● **Task goal**: Edit the listing below by replacing "maximum value" with "highest value" and leaving everything else unchanged. Leave the pictures out of your output.

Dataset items
+-------+

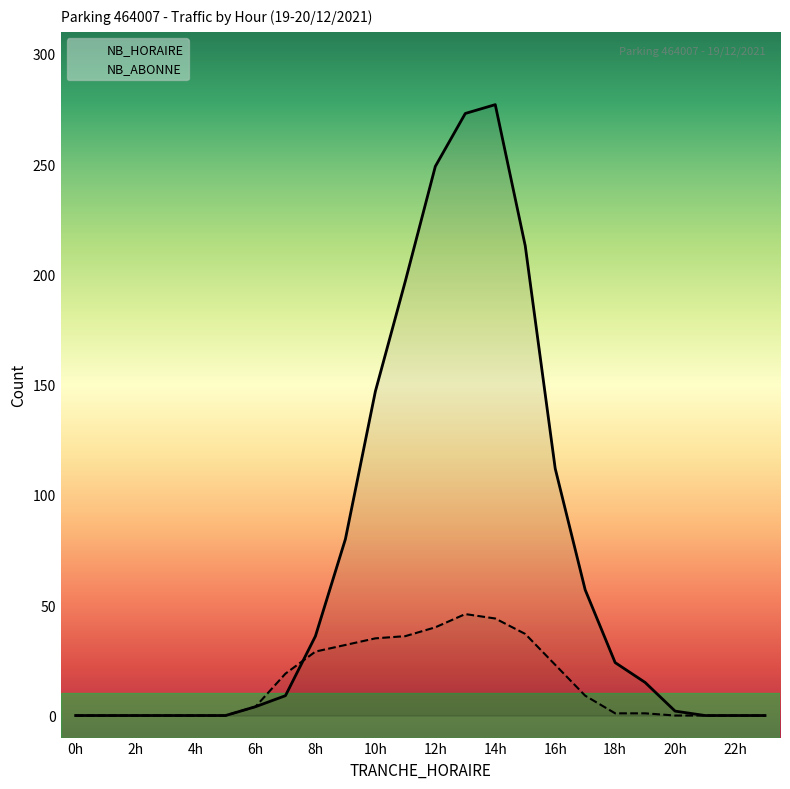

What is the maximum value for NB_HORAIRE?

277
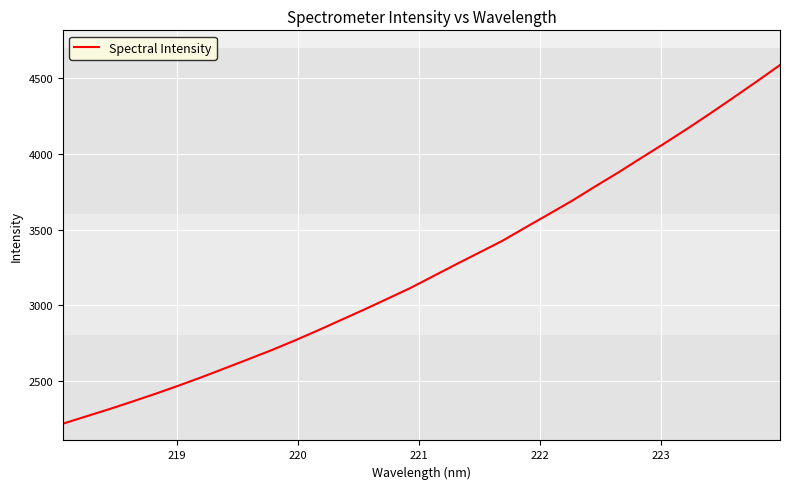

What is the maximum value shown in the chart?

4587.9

+-------+

● **Solution below**:
What is the highest value for NB_HORAIRE?

277

What is the highest value shown in the chart?

4587.9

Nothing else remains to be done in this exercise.